Tuesday, March 31, 2009

Reflections on Regional Integration: Creating Sub-Regional Imperatives for SADC & SAARC, While IGAD/ECOWAS Forge Ahead

I have been trying so hard to write about Madagascar without elaborating on the latest developments of the country having been suspended. Not that I am not happy that SADC has suspended the Indian Ocean country, or that the AU has equally done so, but that I was hoping that the issue of Madagascar ought to be a watershed for SADC to re-formulate where it needs to go in terms of its sub-regional imperative.

You might re-call that I have made a lot of noise about ECOWAS and Liberia and how it has developed a conflict prevention imperative, on account of the number of conflicts it was compelled to go through, as well as the transformation of what was essentially an economic organisation into something that would become a force for peace enforcement through ECOMOG.

I could not help but wonder whether the headaches that SADC had over Mugabe and power-sharing has perhaps forced SADC to look at a new imperative for it--governance! Think about the fact that Zimbabwe is in power-sharing mode now, and how Ravalomanana could have "power-shared" with Andry Rajoelina if SADC had intervened earlier.

I believe that as the regional economic communities move ahead, they needs must develop imperatives that lend them a degree of credibility; for surely regional integration cannot only be about bringing tariffs down within a collective group?

So when I heard yesterday of the Lahore bombings, I couldn't help but wonder how profoundly SAARC had failed in a possible regional imperative of tackling terrorism, and how it quickly needed to get its act together! If you have been reading some of my writings about SAARC, you'll know that I don't suffer it gladly--so to speak.

In my view, it remains one of the weakest regional unions that exist in the world. I cannot for the life of me understand how Afghanistan would seek to join it last two years, yet fail to use SAARC as a focal point to rationalise counter-terrorism activities in the region! Is it a political thing or what? If the 15-member ECOWAS could establish protocols on peace and security, what is stopping the seven-member SAARC?

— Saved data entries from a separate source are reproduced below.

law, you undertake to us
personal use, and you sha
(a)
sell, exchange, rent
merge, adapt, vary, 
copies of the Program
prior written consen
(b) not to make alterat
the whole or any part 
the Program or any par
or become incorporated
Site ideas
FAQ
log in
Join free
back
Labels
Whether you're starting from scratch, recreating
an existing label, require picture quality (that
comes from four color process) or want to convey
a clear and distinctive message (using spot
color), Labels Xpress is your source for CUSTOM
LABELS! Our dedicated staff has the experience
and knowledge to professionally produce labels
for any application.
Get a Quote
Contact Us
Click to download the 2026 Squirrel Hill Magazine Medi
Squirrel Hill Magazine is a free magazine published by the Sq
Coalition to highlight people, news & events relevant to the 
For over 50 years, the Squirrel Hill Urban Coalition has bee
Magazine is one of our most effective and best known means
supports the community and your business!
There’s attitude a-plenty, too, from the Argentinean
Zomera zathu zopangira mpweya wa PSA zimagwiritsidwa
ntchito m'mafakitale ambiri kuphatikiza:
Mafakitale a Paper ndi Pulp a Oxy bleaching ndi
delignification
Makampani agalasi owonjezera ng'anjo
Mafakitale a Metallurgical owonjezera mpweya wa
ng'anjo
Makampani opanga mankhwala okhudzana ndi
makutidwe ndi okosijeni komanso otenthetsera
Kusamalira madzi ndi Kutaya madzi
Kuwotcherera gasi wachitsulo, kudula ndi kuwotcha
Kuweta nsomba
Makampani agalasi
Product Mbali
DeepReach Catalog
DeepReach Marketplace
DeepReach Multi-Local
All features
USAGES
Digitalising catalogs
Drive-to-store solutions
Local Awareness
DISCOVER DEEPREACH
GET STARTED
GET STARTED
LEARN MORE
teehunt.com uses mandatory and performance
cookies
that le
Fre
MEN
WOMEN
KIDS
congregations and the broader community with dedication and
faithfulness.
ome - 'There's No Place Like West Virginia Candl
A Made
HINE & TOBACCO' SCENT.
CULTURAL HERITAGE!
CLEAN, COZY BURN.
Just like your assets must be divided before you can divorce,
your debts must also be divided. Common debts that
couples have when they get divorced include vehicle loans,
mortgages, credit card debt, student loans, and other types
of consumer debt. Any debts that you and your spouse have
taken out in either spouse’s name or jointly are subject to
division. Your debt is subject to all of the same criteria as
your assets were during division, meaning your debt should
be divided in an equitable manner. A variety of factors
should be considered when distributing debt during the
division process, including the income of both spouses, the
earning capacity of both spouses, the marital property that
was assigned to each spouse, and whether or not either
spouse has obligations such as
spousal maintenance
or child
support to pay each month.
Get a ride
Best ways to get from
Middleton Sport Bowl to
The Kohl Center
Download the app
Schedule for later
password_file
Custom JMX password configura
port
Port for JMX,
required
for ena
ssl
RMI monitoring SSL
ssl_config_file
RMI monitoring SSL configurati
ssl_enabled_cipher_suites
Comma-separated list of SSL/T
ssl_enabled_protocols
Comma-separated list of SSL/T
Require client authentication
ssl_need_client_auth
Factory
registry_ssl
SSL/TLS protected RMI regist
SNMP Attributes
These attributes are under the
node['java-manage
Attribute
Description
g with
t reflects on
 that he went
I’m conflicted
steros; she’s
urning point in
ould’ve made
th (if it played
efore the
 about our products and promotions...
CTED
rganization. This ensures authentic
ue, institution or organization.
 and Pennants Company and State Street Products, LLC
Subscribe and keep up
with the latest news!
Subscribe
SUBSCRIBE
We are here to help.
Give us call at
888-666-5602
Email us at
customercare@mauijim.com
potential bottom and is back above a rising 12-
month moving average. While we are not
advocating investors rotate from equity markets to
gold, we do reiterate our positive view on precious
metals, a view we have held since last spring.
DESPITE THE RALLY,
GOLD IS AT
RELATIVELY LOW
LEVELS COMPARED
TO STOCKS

Constrast SAARC's execrable performance on regional integration and the search for imperatives, and you are confronted with IGAD, which I wrote about a few months ago. IGAD, in all fairness, has gotten very serious about using the imperative of conflict prevention to its advantage. That it comprises SUDAN, SOMALIA, ERITREA as countries representing some of the inter-necine conflicts suggests that this was the only rational solution to pursue. SAARC must take cue. India, as the putative hegemon, should be less imbued by its own country's growth, and be more concerned about leading SAARC to be what it can be--an effective tool for the resolution of conflict in South East Asia!